*Assigned task*
Lines below that include the word "down" should each be copied.

*Recorded information*

--------------------------------------------------

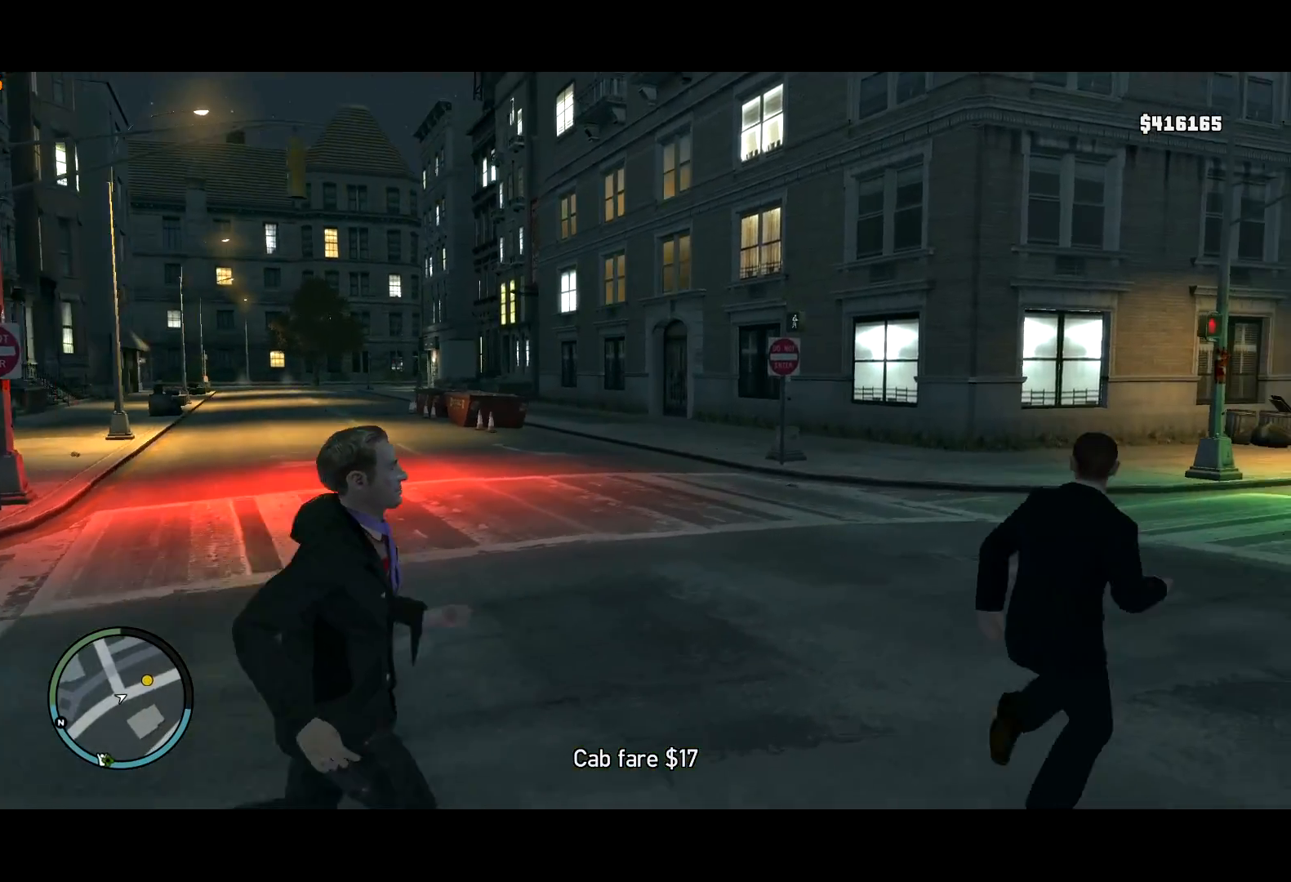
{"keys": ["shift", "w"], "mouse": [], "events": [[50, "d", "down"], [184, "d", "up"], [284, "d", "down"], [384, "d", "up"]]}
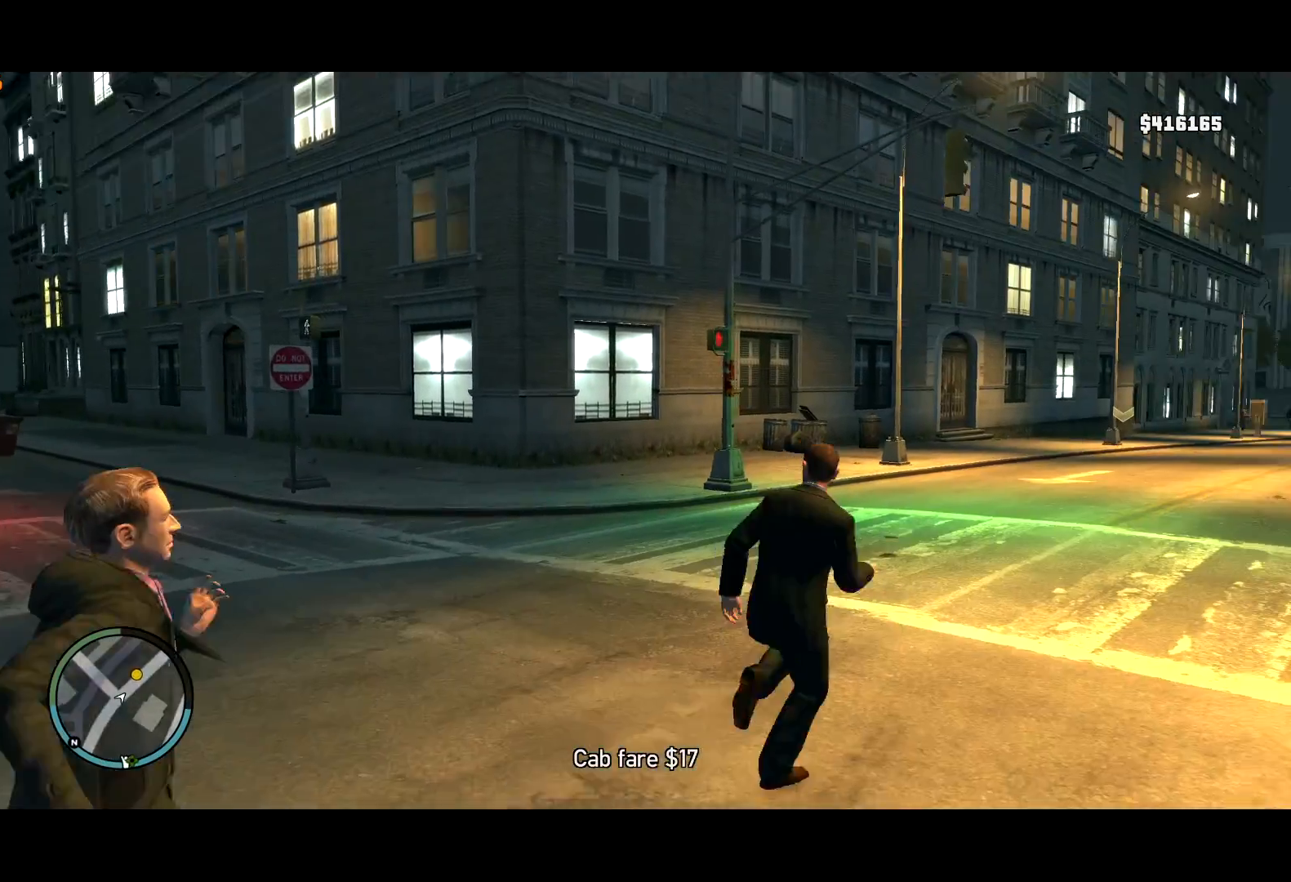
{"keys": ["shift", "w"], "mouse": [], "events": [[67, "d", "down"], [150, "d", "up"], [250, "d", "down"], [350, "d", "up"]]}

--------------------------------------------------

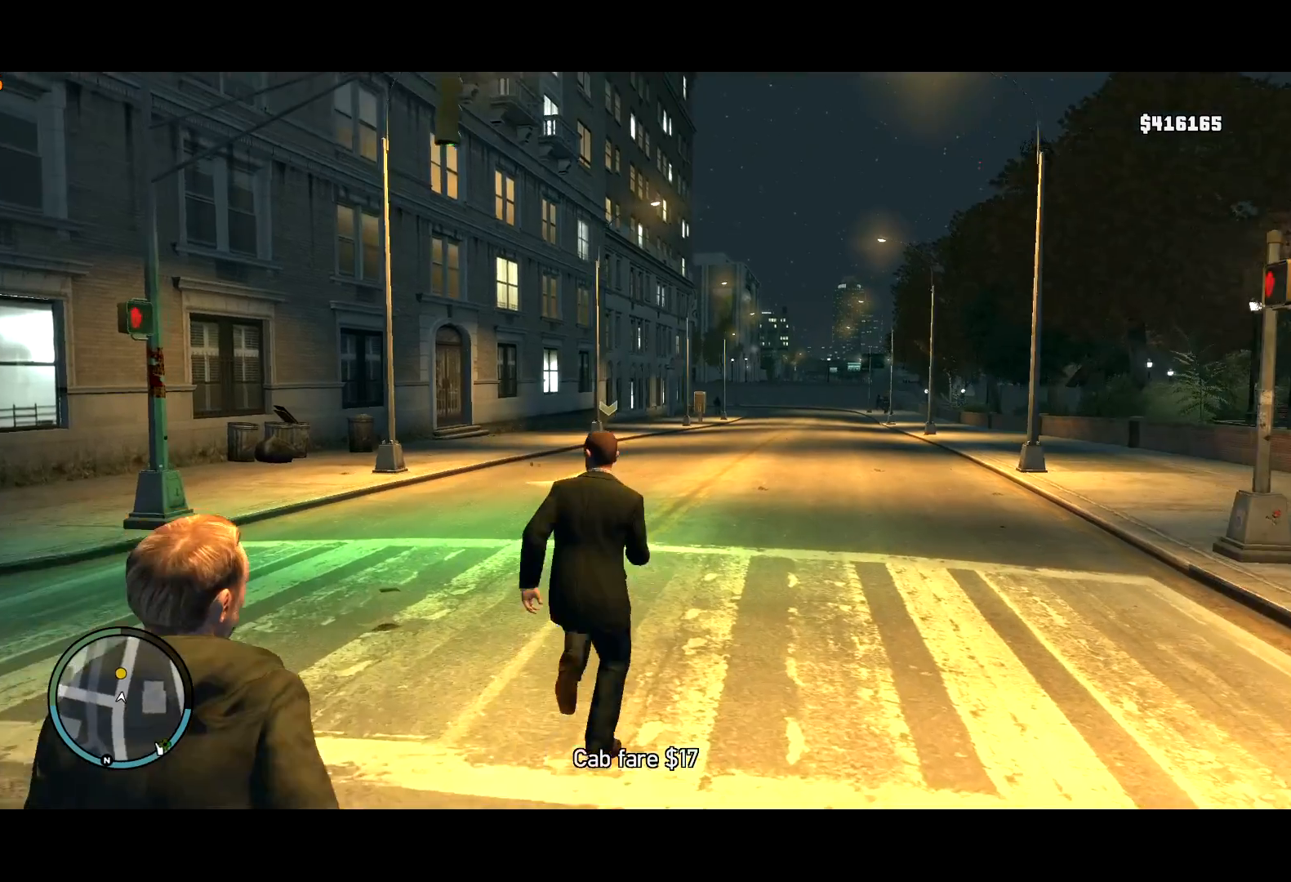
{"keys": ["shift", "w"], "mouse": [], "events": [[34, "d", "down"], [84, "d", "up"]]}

--------------------------------------------------

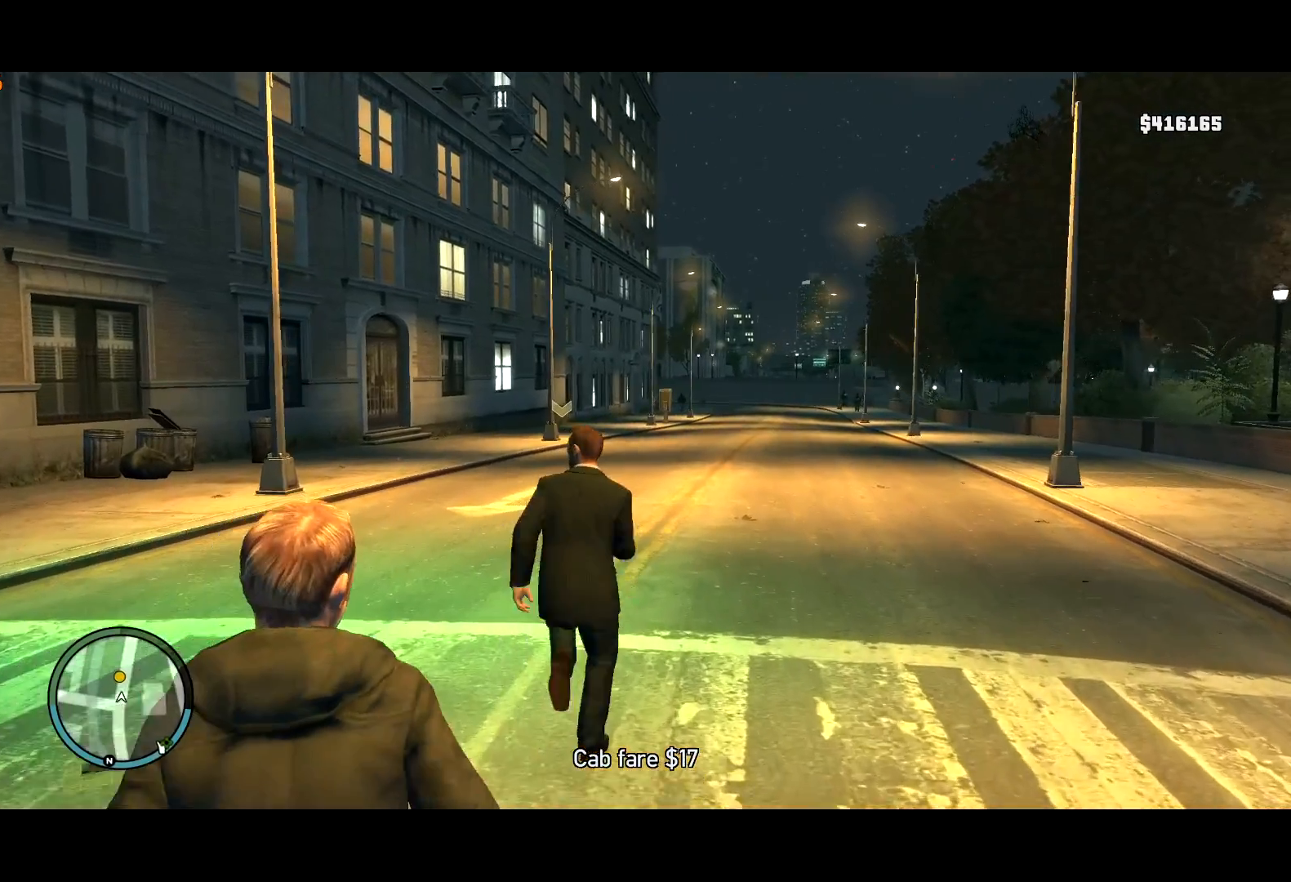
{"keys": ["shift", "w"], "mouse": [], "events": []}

--------------------------------------------------

*Exercise response*
{"keys": ["shift", "w"], "mouse": [], "events": [[50, "d", "down"], [184, "d", "up"], [284, "d", "down"], [384, "d", "up"]]}
{"keys": ["shift", "w"], "mouse": [], "events": [[67, "d", "down"], [150, "d", "up"], [250, "d", "down"], [350, "d", "up"]]}
{"keys": ["shift", "w"], "mouse": [], "events": [[34, "d", "down"], [84, "d", "up"]]}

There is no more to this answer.